New York City HHC Former Employee Inappropriately Accesses PHI

May 22, 2015
The New York City Health and Hospitals Corporation (HHC) has notified approximately 90,000 patients that one of the medical organization's former employees inappropriately accessed their protected health information (PHI).
The New York City Health and Hospitals Corporation (HHC) has notified approximately 90,000 patients that one of the medical organization's former employees inappropriately accessed their protected health information (PHI). 
The former employee worked at Jacobi Medical Center (JMC), which is operated by HHC. The incident in question, which occurred on February 19, 2015, was discovered on February 27, 2015 when, in the course of HHC’s monitoring of outgoing emails, the organization identified a number of emails containing files of PHI that were accessed by a former Jacobi employee after her employment ended earlier in the month. 
The former employee sent these files to her personal email account. She also sent these files to the email account of her new employer, which is a New York City agency that works closely with HHC, the organization said in a statement on its website. According to the former employee, she accessed and sent the subject files to these email accounts in the event that in the future she had to respond to questions about her past work at JMC.   
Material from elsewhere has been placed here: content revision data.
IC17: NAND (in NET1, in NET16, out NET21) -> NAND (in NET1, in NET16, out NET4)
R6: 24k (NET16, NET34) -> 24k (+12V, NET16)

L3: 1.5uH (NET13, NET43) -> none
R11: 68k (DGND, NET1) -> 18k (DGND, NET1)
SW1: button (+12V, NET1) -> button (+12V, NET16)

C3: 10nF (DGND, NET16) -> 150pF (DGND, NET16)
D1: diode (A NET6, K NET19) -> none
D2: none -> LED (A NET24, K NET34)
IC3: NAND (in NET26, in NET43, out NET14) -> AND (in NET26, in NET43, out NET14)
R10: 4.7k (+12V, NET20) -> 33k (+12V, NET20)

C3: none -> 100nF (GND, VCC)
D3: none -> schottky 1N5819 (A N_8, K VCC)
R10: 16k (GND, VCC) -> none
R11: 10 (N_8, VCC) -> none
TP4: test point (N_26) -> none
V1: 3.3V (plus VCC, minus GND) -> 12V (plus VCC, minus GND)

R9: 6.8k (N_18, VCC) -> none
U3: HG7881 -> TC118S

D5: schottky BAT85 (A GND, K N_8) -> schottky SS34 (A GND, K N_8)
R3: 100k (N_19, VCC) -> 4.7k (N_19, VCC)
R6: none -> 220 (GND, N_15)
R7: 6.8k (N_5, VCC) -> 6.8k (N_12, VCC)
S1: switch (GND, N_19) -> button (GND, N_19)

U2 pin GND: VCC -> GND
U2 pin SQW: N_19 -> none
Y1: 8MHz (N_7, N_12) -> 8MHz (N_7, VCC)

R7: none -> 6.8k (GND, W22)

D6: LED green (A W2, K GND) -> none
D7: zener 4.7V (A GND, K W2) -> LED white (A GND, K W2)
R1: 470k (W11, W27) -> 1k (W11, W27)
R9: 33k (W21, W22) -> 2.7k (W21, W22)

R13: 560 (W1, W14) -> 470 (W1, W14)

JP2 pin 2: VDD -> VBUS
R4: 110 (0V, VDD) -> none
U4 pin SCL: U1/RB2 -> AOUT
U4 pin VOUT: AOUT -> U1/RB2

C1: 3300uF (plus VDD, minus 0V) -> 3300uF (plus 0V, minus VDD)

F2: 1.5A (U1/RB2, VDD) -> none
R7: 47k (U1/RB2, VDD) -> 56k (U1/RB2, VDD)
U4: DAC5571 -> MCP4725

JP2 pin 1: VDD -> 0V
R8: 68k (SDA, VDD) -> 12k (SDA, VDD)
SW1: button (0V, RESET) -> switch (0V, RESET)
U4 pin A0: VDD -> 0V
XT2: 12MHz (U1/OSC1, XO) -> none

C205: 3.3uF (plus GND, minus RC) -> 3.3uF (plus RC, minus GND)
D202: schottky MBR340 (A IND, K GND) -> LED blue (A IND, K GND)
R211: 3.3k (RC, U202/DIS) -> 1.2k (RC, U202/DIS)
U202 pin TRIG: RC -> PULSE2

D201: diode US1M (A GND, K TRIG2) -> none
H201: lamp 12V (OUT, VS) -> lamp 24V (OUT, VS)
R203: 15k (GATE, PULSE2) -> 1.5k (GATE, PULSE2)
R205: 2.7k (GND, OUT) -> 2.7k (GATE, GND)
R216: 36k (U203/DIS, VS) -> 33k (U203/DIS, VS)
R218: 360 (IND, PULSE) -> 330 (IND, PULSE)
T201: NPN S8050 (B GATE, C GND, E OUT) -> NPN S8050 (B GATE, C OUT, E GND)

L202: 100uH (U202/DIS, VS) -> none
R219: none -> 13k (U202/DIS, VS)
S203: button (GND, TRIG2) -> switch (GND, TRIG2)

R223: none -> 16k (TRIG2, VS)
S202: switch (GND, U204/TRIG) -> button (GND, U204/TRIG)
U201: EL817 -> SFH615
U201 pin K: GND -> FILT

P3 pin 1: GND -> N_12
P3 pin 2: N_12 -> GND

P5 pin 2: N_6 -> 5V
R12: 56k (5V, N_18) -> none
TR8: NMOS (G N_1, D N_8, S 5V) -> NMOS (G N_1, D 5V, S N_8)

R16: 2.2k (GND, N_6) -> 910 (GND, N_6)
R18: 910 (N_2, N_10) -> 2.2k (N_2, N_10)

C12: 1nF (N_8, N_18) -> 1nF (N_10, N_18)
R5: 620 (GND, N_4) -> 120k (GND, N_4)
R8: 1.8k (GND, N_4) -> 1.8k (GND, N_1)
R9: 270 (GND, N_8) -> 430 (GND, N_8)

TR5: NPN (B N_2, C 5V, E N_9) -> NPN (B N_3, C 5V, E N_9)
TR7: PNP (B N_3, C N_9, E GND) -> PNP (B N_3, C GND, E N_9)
While there is no indication that the former employer improperly used the information in these files, or that her new employer, an agency of the City of New York, has accessed, viewed or used these files, JMC says it has taken a number of steps in response. First, the organization interviewed the former employee, who said that the information she accessed was not further disseminated and was subsequently deleted from her personal computer and personal e-mail account. 
A later forensic review of her personal computer and confirmed that the information was in fact deleted and had not been forwarded further from that computer. Additionally, the City agency, where the former employee now works, has advised JMC that they examined their information and email systems, as well as the computer they assigned to the former JMC employee, and they advised HHC that, after a diligent search, the subject files were not present on their systems or computer devices.